IV.4.3. Le rôle
du journaliste et légitimité du français congolais
Au regard de ce qui a été dit, la
question du rôle du journaliste comme énonciateur s'illustre. En
effet, nous avons relevé au cours de nos entretiens, que les occurrences
qui constituent notre corpus sont toutes de créations extérieures
au discours journalistique. Elles résultent d'un travail de
récupération. Mais la part du journaliste est conséquente.
En vérité, le journaliste lui-même
ne se positionne pas en créateur, juste en transmetteur. Cette
conception est, à notre sens, erronée si l'on regarde le contenu
de points précédents. La compétence de son
écriture, cet instrument artistique lui permet indirectement
d'être compté parmi un acteur de cette dynamique du
français dit `congolais' en ce sens où, à travers les
tournures que l'on retrouve dans son discours, il construit de la finalisation
de cette variété. Finalisation qui se traduit jusqu'au moment
où les publics usent de ces innovations comme code normal et
idéal pour l'intercompréhension.
Il sied alors de le considérer comme un
co-créateur des innovations sociolinguistiques et un acteur de
légitimité. Cette co-création vient, timidement, couvrir
une place de créateur, s'il faut nous référer aux
résultats de l'analyse textuelle, nous verrons qu'il crée
à son niveau de nouvelles règles syntagmatiques. En guise
d'exemple, le mot maper, ne correspond pas exactement aux innovations
sociolinguistiques que l'on peut identifier dans glissement ou
béton qui sont des innovations au niveau sémantique. Il
est plutôt question d'un raccourci du langage, et une innovation au
niveau de la forme pour dire Placer sous mandat d'arrêt provisoire. Ce
qui est effectivement l'oeuvre du génie journalistique pour gagner
l'espace dans l'écriture ou dans son acte de parole.

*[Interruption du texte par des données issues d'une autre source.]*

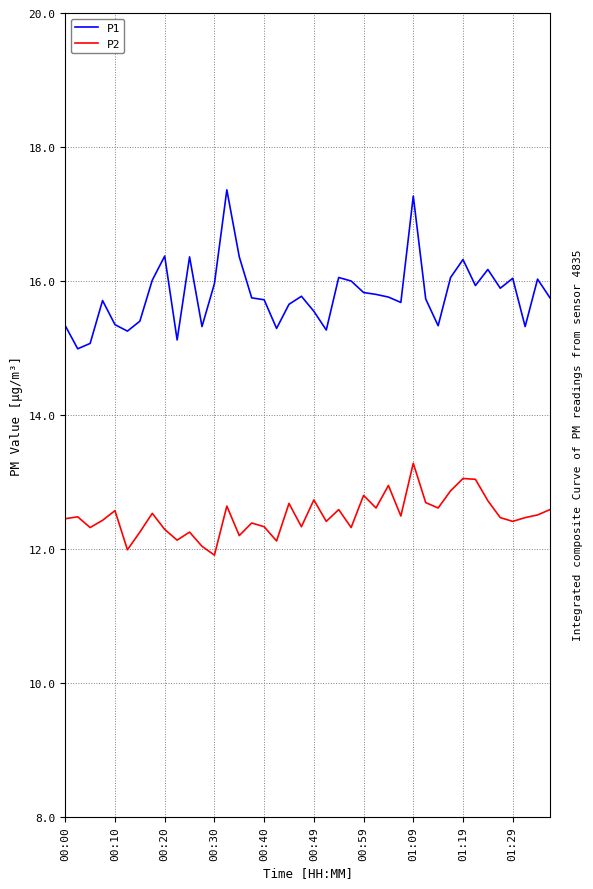

What are all the series names shown in the legend?

P1, P2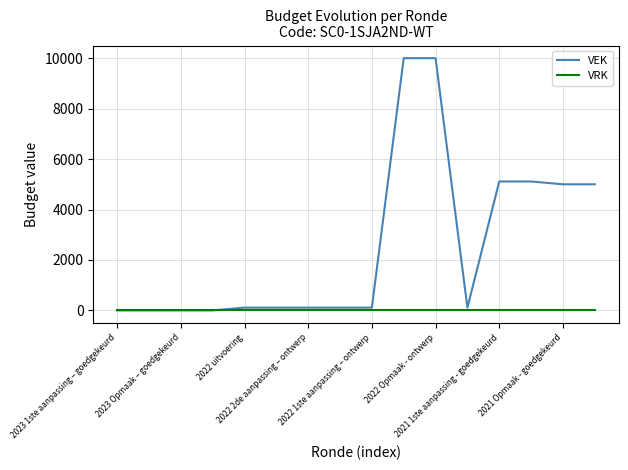

Rank the series by their maximum value, from highest to lowest.

VEK, VRK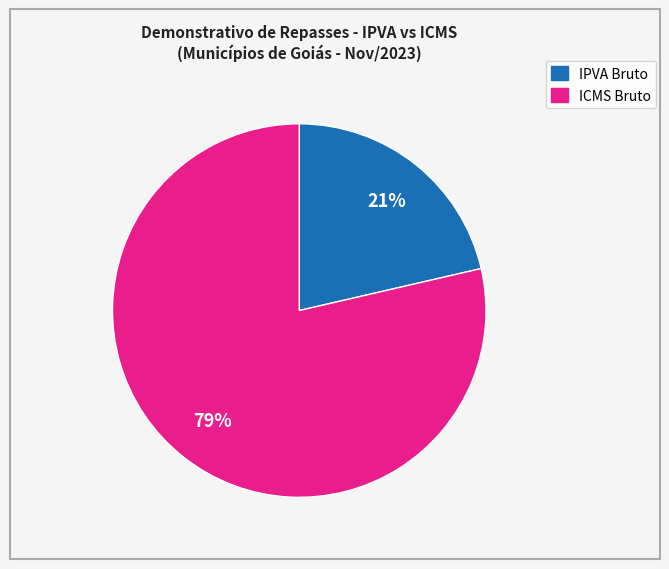

Does any single category account for the majority?

Yes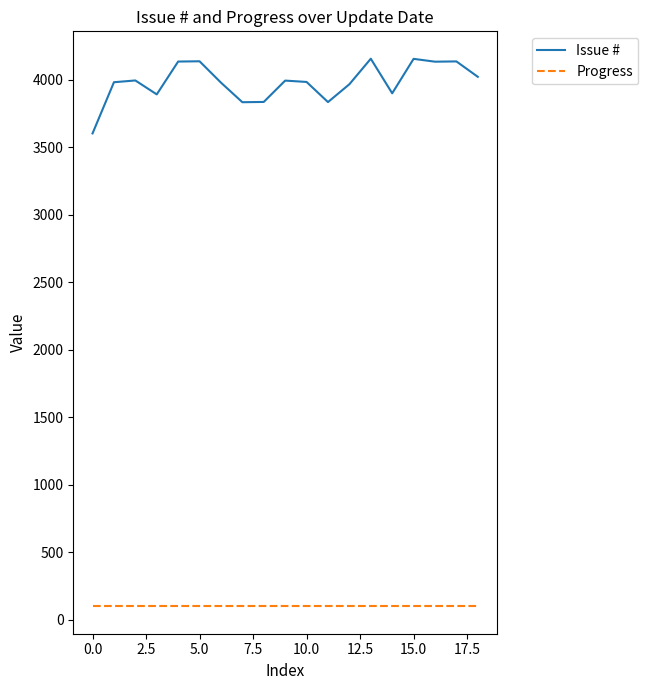

Does the chart display data point markers on the line(s)?

No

Il y a également ce supposé rôle
de créateur en puisant dans le jargon journalistique. Il est difficile
de statuer sur une création, mais il est clair que nous sommes face
à un enrichissement de la langue.
Aussi, éclairer le rôle du journaliste
nous met face à une découverte. Il est co-créateur dans sa
pratique. car la démarche de son travail consiste à raconter ce
qu'il dit. Les innovations qu'il présente donc sont puisées dans
son réservoir d'expérience socioculturelle et historique et des
interactions autour de lui qui intéressent son métier. Et donc
au niveau de la pratique journalistique, la considération d'une
légitimité du français congolais est partagée et
non pas exclusive. La variété du français qui, au niveau
de leur conception, est encore ambiguë.
Pour notre part c'est en acceptant cette conception
d'ambiguïté que nous avons fait des nouvelles découvertes.
Celles-ci sont en lien avec les résultats de la première analyse
et celles que les entretiens nous ont permis d'obtenir.